Updated Cholesterol Guidelines and You


The expert group known as the Adult Treatment Panel of the National Cholesterol Education Program has updated the guidelines used by the medical profession to determine what target level of blood fats are optimal for cardiovascular protection.   Since the last guideline release in 2001, there have been five seminal clinical research trials that have changed the paradigm sufficiently to warrant this update.   The National Institutes of Health, the American Heart Association, and the American College of Cardiology sanction these recommendations.


The fundamental message is that the lower the bad (or LDL) cholesterol, the better.   This is particularly of importance to those at highest risk of cardiovascular disease.   This includes, obviously, those who already have had a heart attack, stroke, angina or disease of the aorta and arteries.   But this also includes patients with diabetes, or with combinations of risk factors like smoking, low good (HDL) cholesterol, or uncontrolled high blood pressure.   If the LDL-cholesterol is over 100 milligrams per deciliter, efforts to get their LDL-cholesterol to 70 mg/dL or below should be initiated.   But even patients at moderate risk, defined as having a 10-year estimated coronary heart disease risk of 10-20% are to be treated if their LDL-cholesterols are greater than 130 mg/dL with a target LDL-cholesterol of less than 100 mg/dL.


The relatively bad news is that achievement of these lower target LDL-cholesterol levels is going to require the best lifestyle adherence a patient can muster, i.e., tight diet, exercise and weight control, but for most patients it will also mean the addition of cholesterol lowering medications.   The most potent and beneficial of these medications belong to the class of drugs known as statins, but other medications alone or in conjunction with statins may achieve the same goals.   Statins seem to have additional benefits, such as anti-inflammatory characteristics, that may have additive benefits but those remain conjectural at this time.


These guidelines may give the patient another leg up on the health plan formularies.   The weakest (and cheapest) statins may not get the 30-40+% lowering of LDL-cholesterol now recommended, but it will be imperative that the patient knows what that optimal LDL-cholesterol level is for that patient's risk profile.   The health plans, in order to demonstrate compliance with guideline goals, will have to seriously consider adding the more potent statins to their formularies.


Good news is that a good statin is now generic, and that even better ones will soon be as well.   And, of course, they are available from Canada.


With the predicted increase in use of statins will come increased costs and potentially increased risks of adverse effects.   Fortunately, the reality of statin use is that serious side effects are known, but uncommon, and are usually dose dependent.   This means that the extremely potent statins now available, or the combinations of statins with other non-statin cholesterol lowering agents, can often lower the LDL-cholesterol to the target range using the lowest statin doses.   This significant reduces the risk of damage to muscles or liver that rarely occur, but are associated with the highest statin doses.
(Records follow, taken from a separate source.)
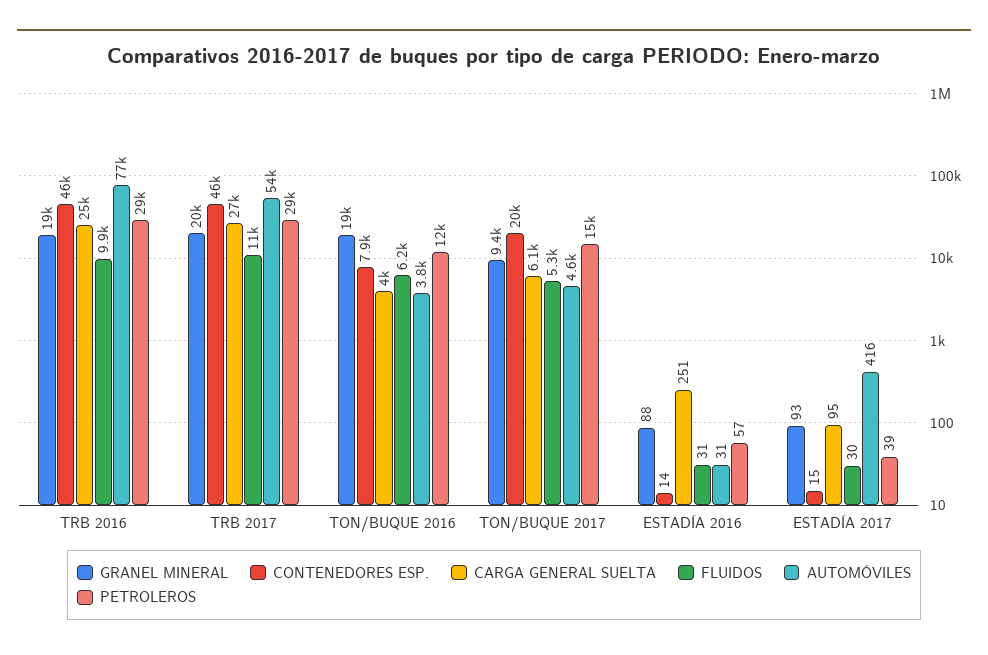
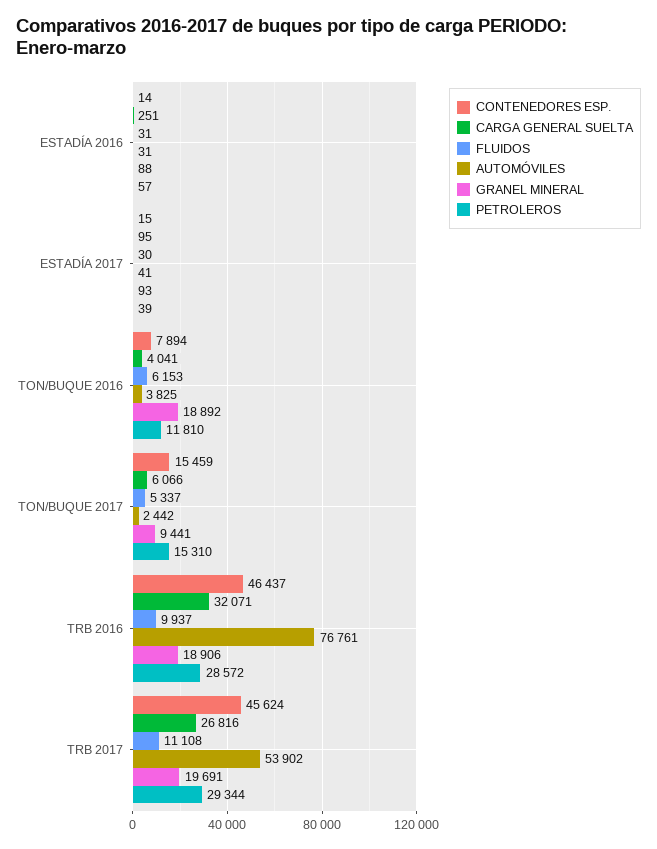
  {
    "GRANEL MINERAL": {
      "TRB 2016": 18906,
      "TRB 2017": 19691,
      "TON/BUQUE 2016": 18892,
      "TON/BUQUE 2017": 9441,
      "ESTADÍA 2016": 88,
      "ESTADÍA 2017": 93
    },
    "CONTENEDORES ESP.": {
      "TRB 2016": 46437,
      "TRB 2017": 45624,
      "TON/BUQUE 2016": 7894,
-     "TON/BUQUE 2017": 20000,
+     "TON/BUQUE 2017": 15459,
      "ESTADÍA 2016": 14,
      "ESTADÍA 2017": 15
    },
    "CARGA GENERAL SUELTA": {
-     "TRB 2016": 25000,
+     "TRB 2016": 32071,
      "TRB 2017": 26816,
      "TON/BUQUE 2016": 4041,
      "TON/BUQUE 2017": 6066,
      "ESTADÍA 2016": 251,
      "ESTADÍA 2017": 95
    },
    "FLUIDOS": {
      "TRB 2016": 9937,
      "TRB 2017": 11108,
      "TON/BUQUE 2016": 6153,
      "TON/BUQUE 2017": 5337,
      "ESTADÍA 2016": 31,
      "ESTADÍA 2017": 30
    },
    "AUTOMÓVILES": {
      "TRB 2016": 76761,
      "TRB 2017": 53902,
      "TON/BUQUE 2016": 3825,
-     "TON/BUQUE 2017": 4600,
+     "TON/BUQUE 2017": 2442,
      "ESTADÍA 2016": 31,
-     "ESTADÍA 2017": 416
+     "ESTADÍA 2017": 41
    },
    "PETROLEROS": {
      "TRB 2016": 28572,
      "TRB 2017": 29344,
      "TON/BUQUE 2016": 11810,
      "TON/BUQUE 2017": 15310,
      "ESTADÍA 2016": 57,
      "ESTADÍA 2017": 39
    }
  }

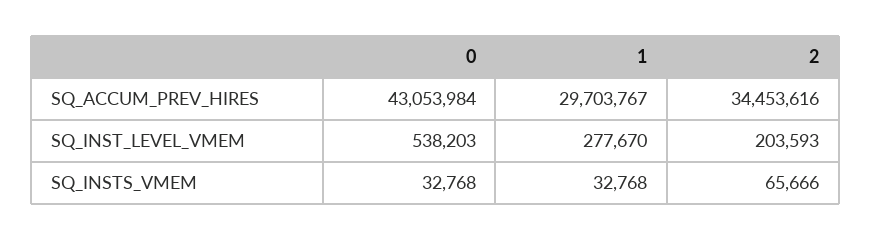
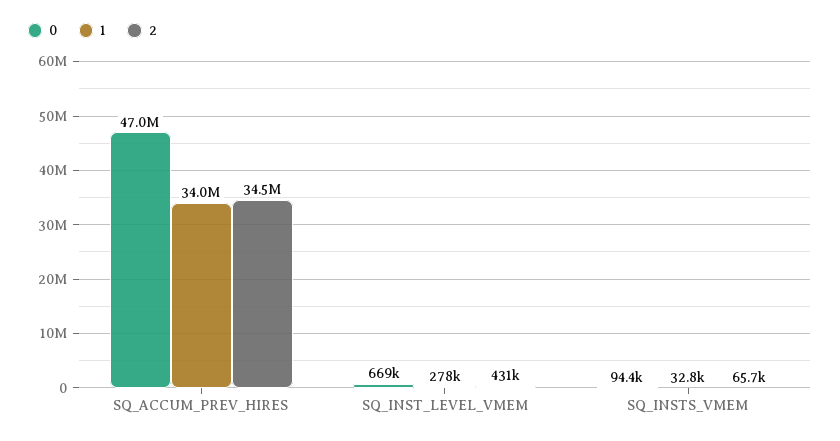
  {
    "0": {
-     "SQ_ACCUM_PREV_HIRES": 43053984,
+     "SQ_ACCUM_PREV_HIRES": 47000000,
-     "SQ_INST_LEVEL_VMEM": 538203,
+     "SQ_INST_LEVEL_VMEM": 669000,
-     "SQ_INSTS_VMEM": 32768
+     "SQ_INSTS_VMEM": 94400
    },
    "1": {
-     "SQ_ACCUM_PREV_HIRES": 29703767,
+     "SQ_ACCUM_PREV_HIRES": 34000000,
      "SQ_INST_LEVEL_VMEM": 277670,
      "SQ_INSTS_VMEM": 32768
    },
    "2": {
      "SQ_ACCUM_PREV_HIRES": 34453616,
-     "SQ_INST_LEVEL_VMEM": 203593,
+     "SQ_INST_LEVEL_VMEM": 431000,
      "SQ_INSTS_VMEM": 65666
    }
  }

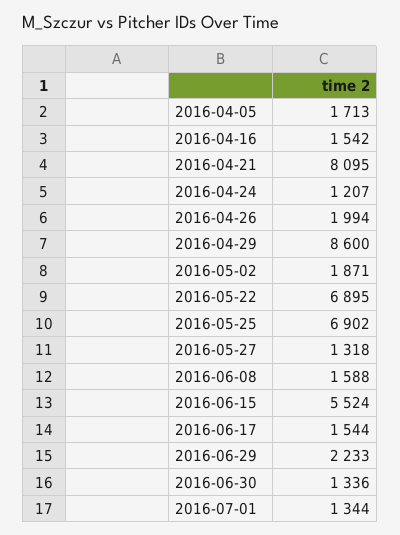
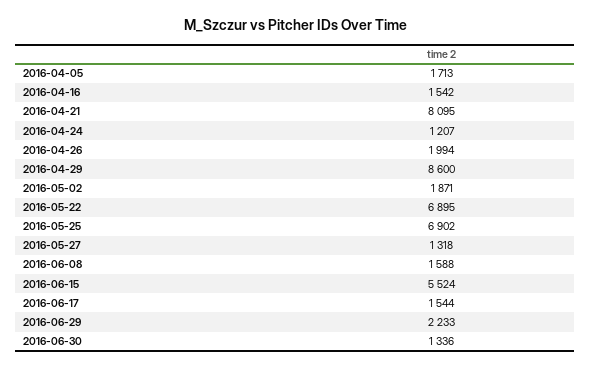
  {
    "2016-04-05": 1713,
    "2016-04-16": 1542,
    "2016-04-21": 8095,
    "2016-04-24": 1207,
    "2016-04-26": 1994,
    "2016-04-29": 8600,
    "2016-05-02": 1871,
    "2016-05-22": 6895,
    "2016-05-25": 6902,
    "2016-05-27": 1318,
    "2016-06-08": 1588,
    "2016-06-15": 5524,
    "2016-06-17": 1544,
    "2016-06-29": 2233,
-   "2016-06-30": 1336,
+   "2016-06-30": 1336
-   "2016-07-01": 1344
  }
The real problem is neither in the incontrovertible background science nor in the education of healthcare providers or patients about what needs to be done.   The primary impediment to the achievement of these recommendations will be in the implementation.   By that I mean that getting healthcare providers to motivate patients and prescribe not just a statin, but prescribe medications in the doses required to achieve the new targets, will be a formidable challenge.   In addition, getting the patient to adhere to therapeutic lifestyle changes and to take their medications will be perhaps even more difficult, especially since high cholesterol levels do not give a patient symptoms except when the results of the high cholesterol levels become evident.


With the older guidelines, it was estimated that 36 million Americans were eligible to be treated; yet only 12-14 million Americans actually received treatment.   It's estimated that up to 50 million Americans will now meet the criteria for treatment, making that gap even larger.


As these new guidelines become part of the treatment culture, healthcare providers will do their part.   All of you, as the patients, need to do yours.   Only then can the promise of reduced cardiovascular risk and events achievable by these updated lower target LDL-cholesterol levels be realized.